Contre toutes les simplifications, les raccourcis ou les parti-pris plus ou moins honnêtes ciblant l’élevage et la viande, plusieurs dizaines de chercheurs ont lancé un nouvel appel « de Denver » en faveur « d’une politique guidée par le souci d’une alimentation adaptée ». « Le discrédit généralisé de la viande, des produits laitiers et des œufs doit cesser afin que nous puissions revenir à des recommandations alimentaires pleinement fondées sur des preuves scientifiques, économiquement et culturellement appropriées, qui nourrissent et respectent à la fois les consommateurs et les producteurs de ces aliments, au lieu de les discréditer sans cesse », écrivent-ils, dans le prolongement de la déclaration de Dublin, prononcée en 2022 sur le rôle sociétal de l'élevage signée par plus de 1 200 scientifiques du monde entier.

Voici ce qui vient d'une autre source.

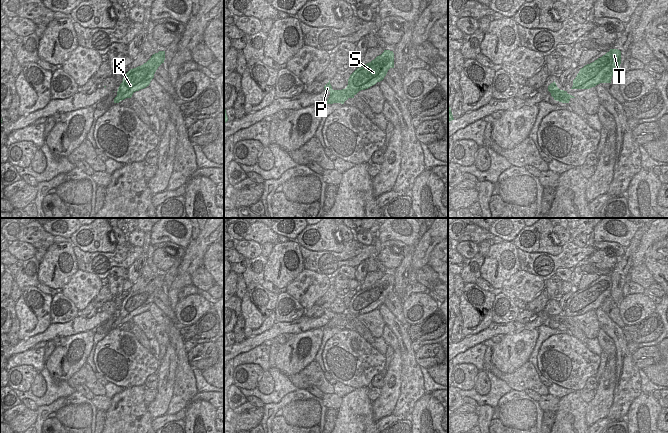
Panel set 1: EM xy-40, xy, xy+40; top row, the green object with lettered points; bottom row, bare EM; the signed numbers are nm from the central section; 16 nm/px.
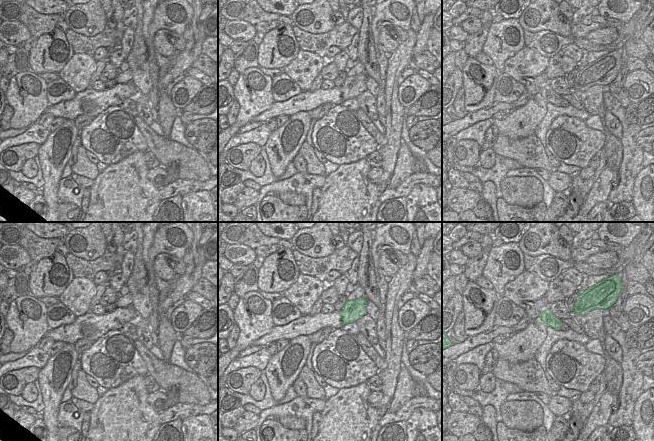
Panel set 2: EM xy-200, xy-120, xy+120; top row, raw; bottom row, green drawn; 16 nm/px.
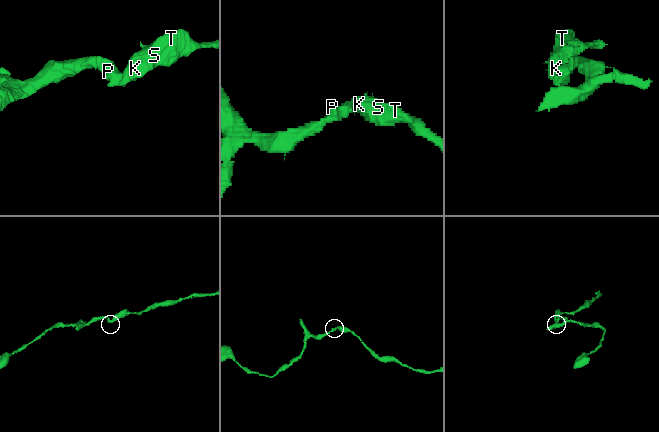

https://www.dublin-declaration.org/fr/lappel-a-action-de-denver
Bien loin de ces débats idéologiques et surtout mercantiles, ce numéro de VPC s’attache à une caractéristique essentielle de la viande bovine dans le plaisir que sa consommation procure : le persillé. En six articles, nous espérons répondre à tout ce que vous avez toujours voulu savoir sur ce sujet peut-être moins clivant que celui de la viande artificielle mais pas si anodin pour l’orientation de la filière bovine française. Ainsi, les chercheurs continuent de travailler sans relâche car il convient de ne pas détourner l’attention du grand public de l’essentiel, à savoir la nécessité de s’appuyer sur la science pour correctement évaluer et améliorer les systèmes d’élevage et la qualité de leurs produits dont celle de la viande.